The men of my own stock
They may do ill or well,
But they tell the lies I am wonted to,
They are used to the lies I tell.
And we do not need interpreters
When we go to buy and sell.
The Stranger within my gates,
He may be evil or good,
But I cannot tell what powers control—
What reasons sway his mood;
Nor when the Gods of his far-off land
Shall repossess his blood.
The men of my own stock,
Bitter bad they may be,
But, at least, they hear the things I hear,
And see the things I see;
And whatever I think of them and their likes
They think of the likes of me.
This was my father's belief
And this is also mine:
Let the corn be all one sheaf—
And the grapes be all one vine,
Ere our children's teeth are set on edge
By bitter bread and wine.
Too many of us approach others out of that mindset. It's at the root of anti-semitism, racism, and a host of other evils. Because someone is "different" from what we're familiar with, we treat them differently from how we treat those who are "not different" - whether or not that's justified or justifiable. I suggest that's at the root of anti-semitism, as well as other forms of discrimination.
Can anti-semitism be valid? Based on cold, hard fact, I suggest not. I'll leave the last word to Robert Heinlein.
What are the facts? Again and again and again – what are the facts? Shun wishful thinking, ignore divine revelation, forget what “the stars foretell,” avoid opinion, care not what the neighbors think, never mind the unguessable “verdict of history” – what are the facts, and to how many decimal places? You pilot always into an unknown future; facts are your single clue. Get the facts!

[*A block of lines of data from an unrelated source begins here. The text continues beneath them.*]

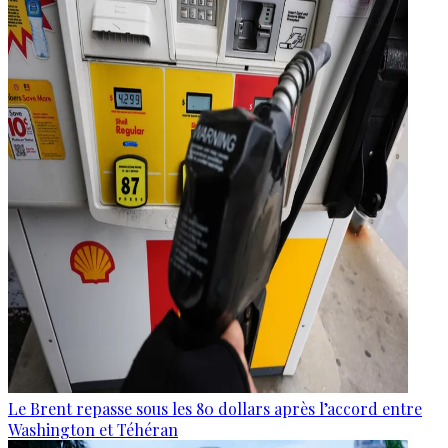
Le Brent repasse sous les 80 dollars après l’accord entre
Washington et Téhéran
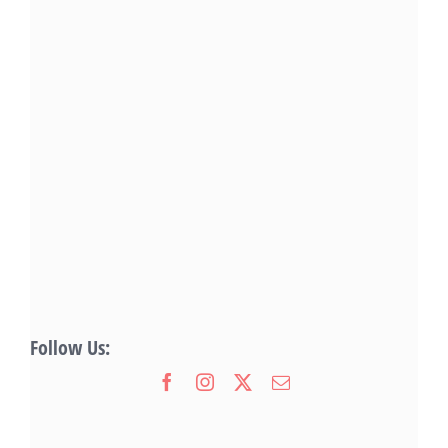
Follow Us:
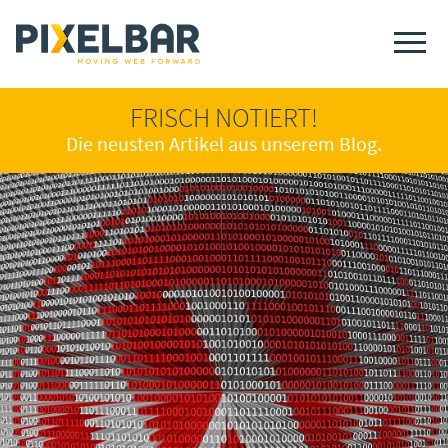
FRISCH NOTIERT!
Die neusten Artikel aus unserem Blog.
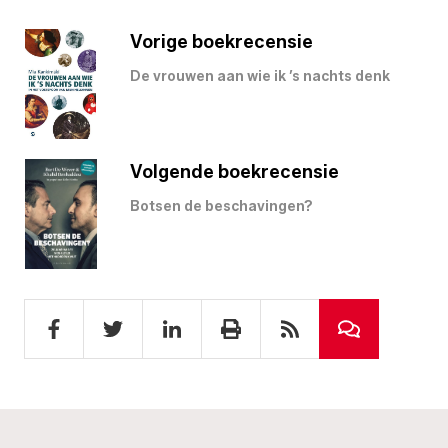
Vorige boekrecensie
De vrouwen aan wie ik ’s nachts denk
Volgende boekrecensie
Botsen de beschavingen?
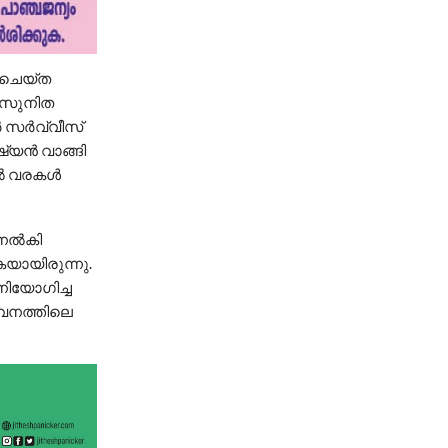
 ചെയ്ത
ൽ സുനിത
ർ സർവ്വീസ്
്യൻ വാങ്ങി
ിൽ വരകൾ
 നൽകി
കയായിരുന്നു.
നിയോഗിച്ച
സേവനത്തിലെ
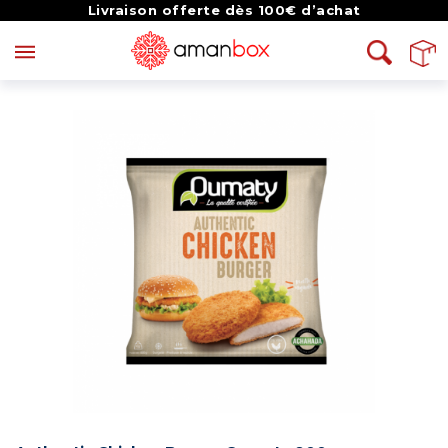
Livraison offerte dès 100€ d’achat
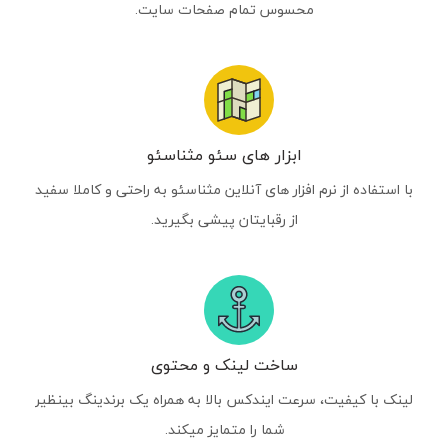
محسوس تمام صفحات سایت.
ابزار های سئو مثناسئو
با استفاده از نرم افزار های آنلاین مثناسئو به راحتی و کاملا سفید
از رقبایتان پیشی بگیرید.
ساخت لینک و محتوی
لینک با کیفیت، سرعت ایندکس بالا به همراه یک برندینگ بینظیر
شما را متمایز میکند.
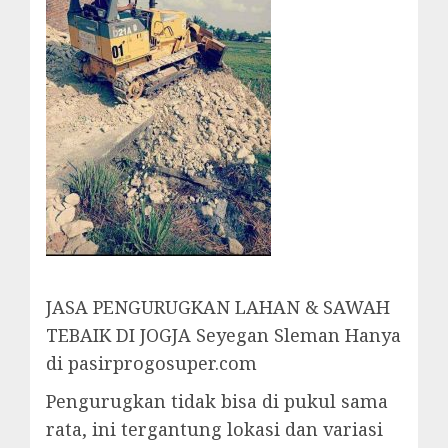
JASA PENGURUGKAN LAHAN & SAWAH
TEBAIK DI JOGJA Seyegan Sleman Hanya
di pasirprogosuper.com
Pengurugkan tidak bisa di pukul sama
rata, ini tergantung lokasi dan variasi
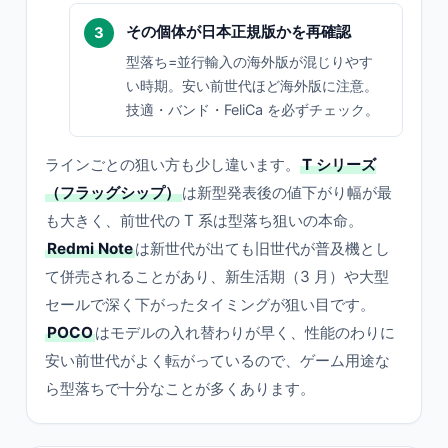
その個体が日本正規版かを再確認
型落ち=並行輸入の海外版が混じりやす
い時期。安い前世代ほど海外版に注意。
技適・バンド・FeliCa を必ずチェック。
ラインごとの狙い方も少し違います。
T シリーズ
（フラッグシップ）
は新型発表後の値下がり幅が最
も大きく、前世代の T 系は型落ち狙いの本命。
Redmi Note
は新世代が出ても旧世代が普及機とし
て併売されることがあり、新生活期（3 月）や大型
セールで深く下がったタイミングが狙い目です。
POCO
はモデルの入れ替わりが早く、性能のわりに
安い前世代がよく転がっているので、ゲーム用途な
ら型落ちで十分なことが多くあります。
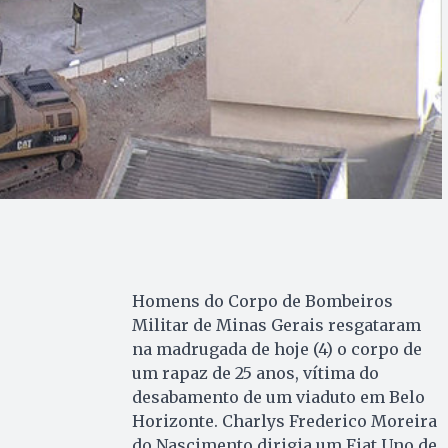
Homens do Corpo de Bombeiros
Militar de Minas Gerais resgataram
na madrugada de hoje (4) o corpo de
um rapaz de 25 anos, vítima do
desabamento de um viaduto em Belo
Horizonte. Charlys Frederico Moreira
do Nascimento dirigia um Fiat Uno de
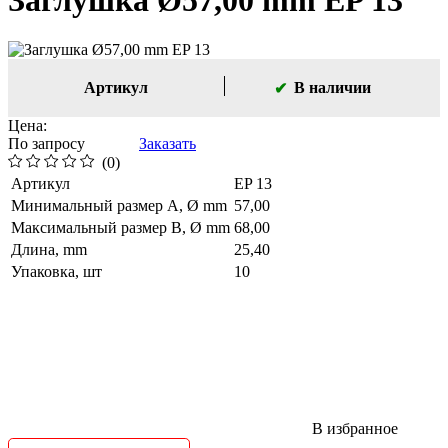
Заглушка Ø57,00 mm EP 13
Артикул
В наличии
Цена:
По запросу
Заказать
(0)
Артикул
EP 13
Минимальный размер A, Ø mm
57,00
Максимальный размер B, Ø mm
68,00
Длина, mm
25,40
Упаковка, шт
10
В избранное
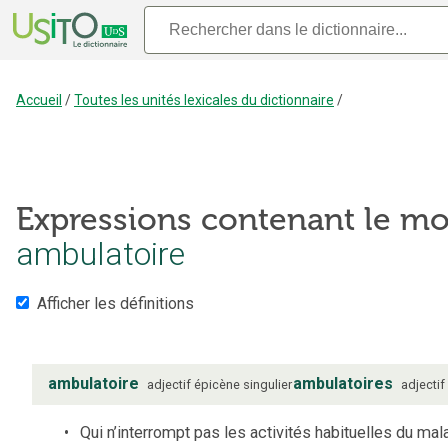
Accueil
/
Toutes les unités lexicales du dictionnaire
/
Expressions contenant le mo
ambulatoire
Afficher les définitions
ambulatoire
ambulatoires
adjectif
épicène
singulier
adjectif
Qui n’interrompt pas les activités habituelles du ma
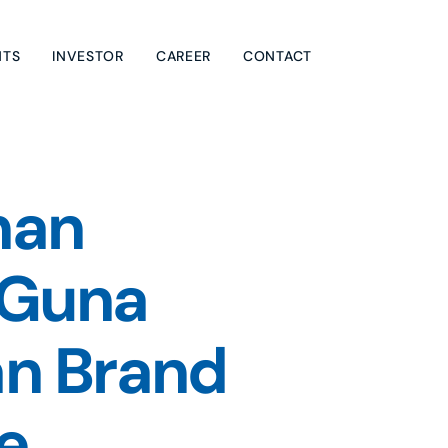
NTS
INVESTOR
CAREER
CONTACT
an 
Guna 
 Brand 
e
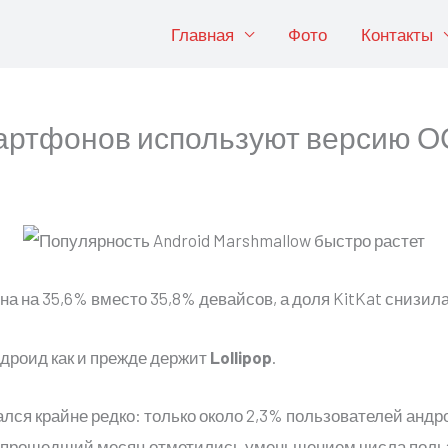
Главная
Фото
Контакты
мартфонов используют версию О
а на 35,6% вместо 35,8% девайсов, а доля KitKat снизила
дроид как и прежде держит
Lollipop
.
лся крайне редко: только около 2,3% пользователей андро
 за прошедший месяц отметились уменьшением числа поль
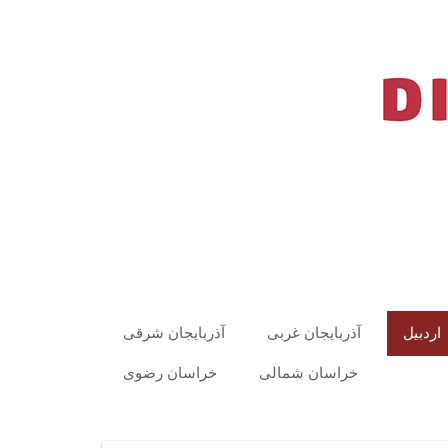
اردبیل
آذربایجان غربی
آذربایجان شرقی
خراسان شمالی
خراسان رضوی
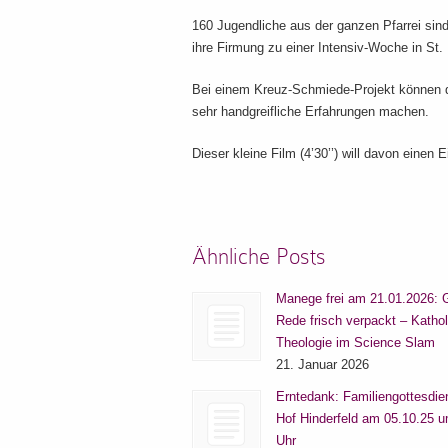
160 Jugendliche aus der ganzen Pfarrei sind
ihre Firmung zu einer Intensiv-Woche in St
Bei einem Kreuz-Schmiede-Projekt können d
sehr handgreifliche Erfahrungen machen.
Dieser kleine Film (4’30’’) will davon einen 
Ähnliche Posts
Manege frei am 21.01.2026: 
Rede frisch verpackt – Katho
Theologie im Science Slam
21. Januar 2026
Erntedank: Familiengottesdie
Hof Hinderfeld am 05.10.25 
Uhr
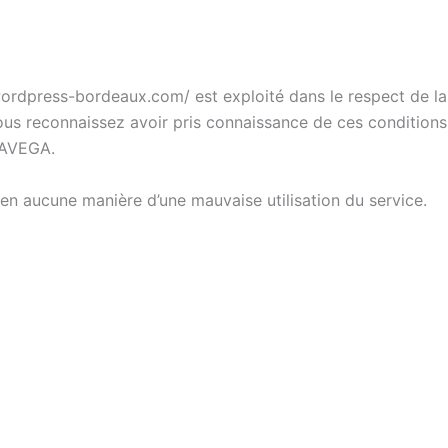
ordpress-bordeaux.com/ est exploité dans le respect de la lé
 vous reconnaissez avoir pris connaissance de ces conditions
RAVEGA.
n aucune manière d’une mauvaise utilisation du service.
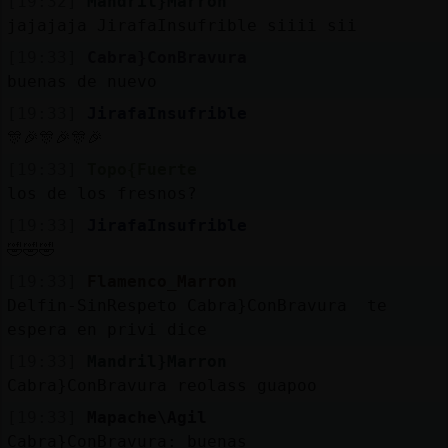
[19:32]
Mandril}Marron
jajajaja JirafaInsufrible siiii sii
[19:33]
Cabra}ConBravura
buenas de nuevo
[19:33]
JirafaInsufrible
🎊🎉🎊🎉🎊🎉
[19:33]
Topo{Fuerte
los de los fresnos?
[19:33]
JirafaInsufrible
🤣🤣🤣
[19:33]
Flamenco_Marron
Delfin-SinRespeto Cabra}ConBravura te
espera en privi dice
[19:33]
Mandril}Marron
Cabra}ConBravura reolass guapoo
[19:33]
Mapache\Agil
Cabra}ConBravura: buenas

If we'd all do that, I suspect a lot of discrimination would be undone, because it would very rapidly become clear that it's not based on fact at all, but on emotion, prejudice and suspicion. Too many of us always want someone to blame, someone we can hold responsible. That's a whole lot easier to deal with than sifting through the evidence to find the truth.
EDITED TO ADD: I see some commenters are making their (contrary) positions clear. I'm going to let them have their say, because their blinkered perspective and refusal to face facts actually reinforces what I've said above. Facts are stubborn things. The only thing more stubborn is those who cling to what they claim are facts, but in fact are anything but. They're nothing more than tired old shibboleths that cannot stand up to the weight of impartial, objective analysis - something anti-semites tend to avoid.